◆ SUPPLIED MATERIAL:
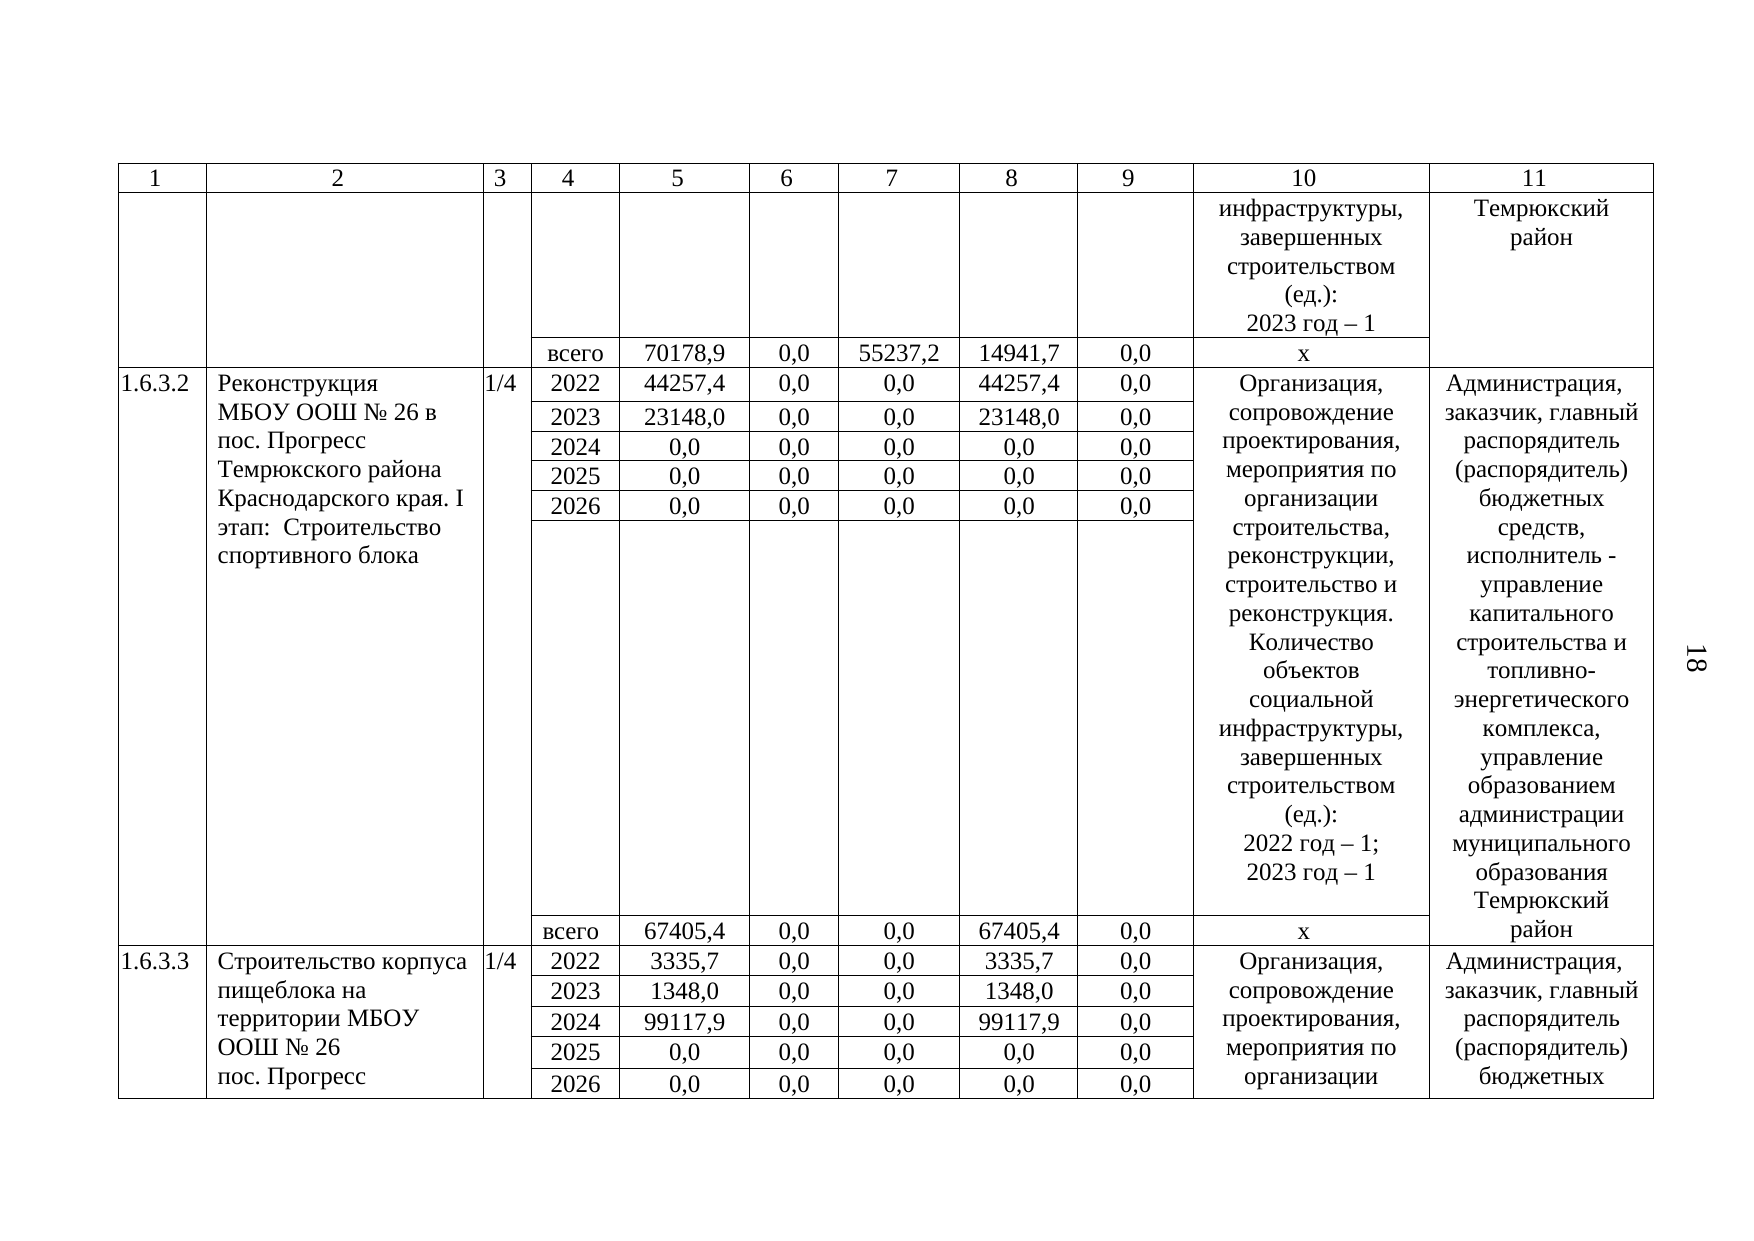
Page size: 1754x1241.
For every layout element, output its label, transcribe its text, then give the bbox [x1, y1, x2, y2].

table_cell х [1194, 338, 1429, 367]
table_cell 1348,0 [960, 976, 1077, 1006]
table_cell 0,0 [620, 1037, 749, 1068]
table_cell 0,0 [839, 1069, 959, 1098]
table_cell 0,0 [750, 491, 838, 520]
table_cell 0,0 [839, 491, 959, 520]
table_cell 0,0 [620, 432, 749, 460]
table_cell [1078, 193, 1193, 337]
table_cell 44257,4 [960, 368, 1077, 401]
table_cell 2022 [532, 946, 619, 975]
table_cell всего [532, 916, 619, 945]
table_cell 1.6.3.3 [119, 946, 206, 1098]
table_cell [532, 193, 619, 337]
table_cell 0,0 [960, 432, 1077, 460]
table_cell 23148,0 [960, 402, 1077, 431]
table_cell [839, 193, 959, 337]
table_cell 0,0 [750, 1037, 838, 1068]
table_cell 0,0 [1078, 946, 1193, 975]
table_cell [750, 193, 838, 337]
table_header 4 [532, 164, 619, 192]
table_cell 0,0 [750, 402, 838, 431]
table_cell [620, 193, 749, 337]
table_cell 0,0 [960, 1037, 1077, 1068]
table_cell [839, 521, 959, 915]
table_cell Реконструкция МБОУ ООШ № 26 в пос. Прогресс Темрюкского района Краснодарского края. I этап: Строительство спортивного блока [207, 368, 483, 945]
table_cell 0,0 [839, 916, 959, 945]
table_cell 2026 [532, 491, 619, 520]
table_cell 0,0 [960, 461, 1077, 490]
table_cell [960, 193, 1077, 337]
table_cell 0,0 [839, 402, 959, 431]
table_cell 0,0 [960, 1069, 1077, 1098]
table_header 9 [1078, 164, 1193, 192]
table_cell 1348,0 [620, 976, 749, 1006]
table_cell [960, 521, 1077, 915]
table_header 11 [1430, 164, 1653, 192]
table_cell 0,0 [620, 1069, 749, 1098]
table_cell 0,0 [839, 432, 959, 460]
table_header 8 [960, 164, 1077, 192]
table_cell 0,0 [960, 491, 1077, 520]
table_cell 2024 [532, 432, 619, 460]
table_header 3 [484, 164, 531, 192]
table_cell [1430, 368, 1653, 945]
table_header 5 [620, 164, 749, 192]
table_cell 2022 [532, 368, 619, 401]
table_cell 0,0 [1078, 368, 1193, 401]
table_header 1 [119, 164, 206, 192]
table_cell [750, 521, 838, 915]
table_cell 0,0 [839, 976, 959, 1006]
table_cell всего [532, 338, 619, 367]
table_cell 3335,7 [620, 946, 749, 975]
table_cell 2025 [532, 461, 619, 490]
table_cell 0,0 [750, 461, 838, 490]
table_cell 0,0 [620, 491, 749, 520]
table_cell 0,0 [839, 368, 959, 401]
table_cell 0,0 [750, 976, 838, 1006]
table_cell 14941,7 [960, 338, 1077, 367]
table_cell 0,0 [1078, 402, 1193, 431]
table_cell [532, 521, 619, 915]
table_cell 67405,4 [960, 916, 1077, 945]
table_cell 2024 [532, 1007, 619, 1036]
table_cell 0,0 [750, 368, 838, 401]
table_cell 1/4 [484, 946, 531, 1098]
table_cell 1.6.3.2 [119, 368, 206, 945]
table_cell 0,0 [1078, 916, 1193, 945]
table_cell 99117,9 [960, 1007, 1077, 1036]
table_cell 1/4 [484, 368, 531, 945]
table_cell 0,0 [839, 1007, 959, 1036]
table_cell 23148,0 [620, 402, 749, 431]
table_cell 0,0 [750, 432, 838, 460]
table_cell 70178,9 [620, 338, 749, 367]
table_cell 2026 [532, 1069, 619, 1098]
table_cell 0,0 [1078, 432, 1193, 460]
table_cell 0,0 [1078, 461, 1193, 490]
table_cell 0,0 [1078, 1069, 1193, 1098]
table_cell Организация, сопровождение проектирования, мероприятия по организации строительства, реконструкции, строительство и реконструкция. Количество объектов социальной инфраструктуры, завершенных строительством (ед.): 2022 год – 1; 2023 год – 1 [1194, 368, 1429, 915]
table_cell 2023 [532, 402, 619, 431]
table_cell 55237,2 [839, 338, 959, 367]
table_cell 0,0 [839, 461, 959, 490]
table_header 10 [1194, 164, 1429, 192]
table_cell Администрация, заказчик, главный распорядитель (распорядитель) бюджетных средств, исполнитель - управление капитального строительства и топливно-энергетического комплекса, управление образованием администрации муниципального образования Темрюкский район [1430, 946, 1653, 1098]
table_cell х [1194, 916, 1429, 945]
table_header 6 [750, 164, 838, 192]
table_cell 0,0 [1078, 976, 1193, 1006]
table_header 7 [839, 164, 959, 192]
table_cell Организация, сопровождение проектирования, мероприятия по организации строительства, реконструкции, строительство и реконструкция. Количество разработанных комплектов проектной документации и результатов инженерных изысканий, получивших положительное заключение государственной экспертизы (ед.): 2022 год – 1; 2023 год – 1; Количество объектов социальной инфраструктуры, завершенных строительством (ед.): 2022 год – 0; 2023 год – 0; 2024 год - 1 [1194, 946, 1429, 1098]
table_cell 67405,4 [620, 916, 749, 945]
table_cell 0,0 [750, 946, 838, 975]
table_cell 0,0 [839, 1037, 959, 1068]
table_cell 0,0 [750, 1007, 838, 1036]
table_cell 99117,9 [620, 1007, 749, 1036]
table_cell 0,0 [1078, 1037, 1193, 1068]
table_cell 0,0 [1078, 338, 1193, 367]
table_cell 0,0 [620, 461, 749, 490]
table_cell 44257,4 [620, 368, 749, 401]
table_cell 0,0 [750, 1069, 838, 1098]
table_cell 2025 [532, 1037, 619, 1068]
table_cell 0,0 [1078, 491, 1193, 520]
table_cell [620, 521, 749, 915]
table_cell 3335,7 [960, 946, 1077, 975]
table_cell 0,0 [1078, 1007, 1193, 1036]
table_cell [1078, 521, 1193, 915]
table_cell 0,0 [750, 916, 838, 945]
table_cell 2023 [532, 976, 619, 1006]
table_header 2 [207, 164, 483, 192]
table_cell Строительство корпуса пищеблока на территории МБОУ ООШ № 26 пос. Прогресс Темрюкского района Краснодарского края [207, 946, 483, 1098]
table_cell 0,0 [750, 338, 838, 367]
table_cell 0,0 [839, 946, 959, 975]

◆ TASK PROMPT:
With the images omitted, repeat all the data word for word.

◆ TASK RESPONSE:
Page size: 1754x1241.
For every layout element, output its label, transcribe its text, then give the bbox [x1, y1, x2, y2].

table_cell х [1194, 338, 1429, 367]
table_cell 1348,0 [960, 976, 1077, 1006]
table_cell 0,0 [620, 1037, 749, 1068]
table_cell 0,0 [839, 1069, 959, 1098]
table_cell 0,0 [750, 491, 838, 520]
table_cell 0,0 [839, 491, 959, 520]
table_cell 0,0 [620, 432, 749, 460]
table_cell [1078, 193, 1193, 337]
table_cell 44257,4 [960, 368, 1077, 401]
table_cell 2022 [532, 946, 619, 975]
table_cell всего [532, 916, 619, 945]
table_cell 1.6.3.3 [119, 946, 206, 1098]
table_cell [532, 193, 619, 337]
table_cell 0,0 [960, 432, 1077, 460]
table_cell 23148,0 [960, 402, 1077, 431]
table_cell [839, 193, 959, 337]
table_cell 0,0 [750, 1037, 838, 1068]
table_cell 0,0 [1078, 946, 1193, 975]
table_cell [750, 193, 838, 337]
table_header 4 [532, 164, 619, 192]
table_cell 0,0 [750, 402, 838, 431]
table_cell [620, 193, 749, 337]
table_cell 0,0 [960, 1037, 1077, 1068]
table_cell [839, 521, 959, 915]
table_cell Реконструкция МБОУ ООШ № 26 в пос. Прогресс Темрюкского района Краснодарского края. I этап: Строительство спортивного блока [207, 368, 483, 945]
table_cell 0,0 [839, 916, 959, 945]
table_cell 2026 [532, 491, 619, 520]
table_cell 0,0 [960, 461, 1077, 490]
table_cell [960, 193, 1077, 337]
table_cell 0,0 [839, 402, 959, 431]
table_cell 0,0 [960, 1069, 1077, 1098]
table_header 9 [1078, 164, 1193, 192]
table_cell 1348,0 [620, 976, 749, 1006]
table_cell [960, 521, 1077, 915]
table_header 11 [1430, 164, 1653, 192]
table_cell 0,0 [620, 1069, 749, 1098]
table_cell 0,0 [839, 432, 959, 460]
table_header 8 [960, 164, 1077, 192]
table_cell 0,0 [960, 491, 1077, 520]
table_cell 2024 [532, 432, 619, 460]
table_header 3 [484, 164, 531, 192]
table_cell [1430, 368, 1653, 945]
table_header 5 [620, 164, 749, 192]
table_cell 2022 [532, 368, 619, 401]
table_cell 0,0 [1078, 368, 1193, 401]
table_header 1 [119, 164, 206, 192]
table_cell [750, 521, 838, 915]
table_cell 0,0 [839, 976, 959, 1006]
table_cell всего [532, 338, 619, 367]
table_cell 3335,7 [620, 946, 749, 975]
table_cell 2025 [532, 461, 619, 490]
table_cell 0,0 [750, 461, 838, 490]
table_cell 0,0 [620, 491, 749, 520]
table_cell 0,0 [839, 368, 959, 401]
table_cell 0,0 [750, 976, 838, 1006]
table_cell 14941,7 [960, 338, 1077, 367]
table_cell 0,0 [1078, 402, 1193, 431]
table_cell [532, 521, 619, 915]
table_cell 67405,4 [960, 916, 1077, 945]
table_cell 2024 [532, 1007, 619, 1036]
table_cell 0,0 [750, 368, 838, 401]
table_cell 1/4 [484, 946, 531, 1098]
table_cell 1.6.3.2 [119, 368, 206, 945]
table_cell 0,0 [1078, 916, 1193, 945]
table_cell 99117,9 [960, 1007, 1077, 1036]
table_cell 1/4 [484, 368, 531, 945]
table_cell 0,0 [839, 1007, 959, 1036]
table_cell 23148,0 [620, 402, 749, 431]
table_cell 0,0 [750, 432, 838, 460]
table_cell 70178,9 [620, 338, 749, 367]
table_cell 2026 [532, 1069, 619, 1098]
table_cell 0,0 [1078, 432, 1193, 460]
table_cell 0,0 [1078, 461, 1193, 490]
table_cell 0,0 [1078, 1069, 1193, 1098]
table_cell Организация, сопровождение проектирования, мероприятия по организации строительства, реконструкции, строительство и реконструкция. Количество объектов социальной инфраструктуры, завершенных строительством (ед.): 2022 год – 1; 2023 год – 1 [1194, 368, 1429, 915]
table_cell 2023 [532, 402, 619, 431]
table_cell 55237,2 [839, 338, 959, 367]
table_cell 0,0 [839, 461, 959, 490]
table_header 10 [1194, 164, 1429, 192]
table_cell Администрация, заказчик, главный распорядитель (распорядитель) бюджетных средств, исполнитель - управление капитального строительства и топливно-энергетического комплекса, управление образованием администрации муниципального образования Темрюкский район [1430, 946, 1653, 1098]
table_cell х [1194, 916, 1429, 945]
table_header 6 [750, 164, 838, 192]
table_cell 0,0 [1078, 976, 1193, 1006]
table_header 7 [839, 164, 959, 192]
table_cell Организация, сопровождение проектирования, мероприятия по организации строительства, реконструкции, строительство и реконструкция. Количество разработанных комплектов проектной документации и результатов инженерных изысканий, получивших положительное заключение государственной экспертизы (ед.): 2022 год – 1; 2023 год – 1; Количество объектов социальной инфраструктуры, завершенных строительством (ед.): 2022 год – 0; 2023 год – 0; 2024 год - 1 [1194, 946, 1429, 1098]
table_cell 67405,4 [620, 916, 749, 945]
table_cell 0,0 [750, 946, 838, 975]
table_cell 0,0 [839, 1037, 959, 1068]
table_cell 0,0 [750, 1007, 838, 1036]
table_cell 99117,9 [620, 1007, 749, 1036]
table_cell 0,0 [1078, 1037, 1193, 1068]
table_cell 0,0 [1078, 338, 1193, 367]
table_cell 0,0 [620, 461, 749, 490]
table_cell 44257,4 [620, 368, 749, 401]
table_cell 0,0 [750, 1069, 838, 1098]
table_cell 2025 [532, 1037, 619, 1068]
table_cell 0,0 [1078, 491, 1193, 520]
table_cell [620, 521, 749, 915]
table_cell 3335,7 [960, 946, 1077, 975]
table_cell 0,0 [1078, 1007, 1193, 1036]
table_cell [1078, 521, 1193, 915]
table_cell 0,0 [750, 916, 838, 945]
table_cell 2023 [532, 976, 619, 1006]
table_header 2 [207, 164, 483, 192]
table_cell Строительство корпуса пищеблока на территории МБОУ ООШ № 26 пос. Прогресс Темрюкского района Краснодарского края [207, 946, 483, 1098]
table_cell 0,0 [750, 338, 838, 367]
table_cell 0,0 [839, 946, 959, 975]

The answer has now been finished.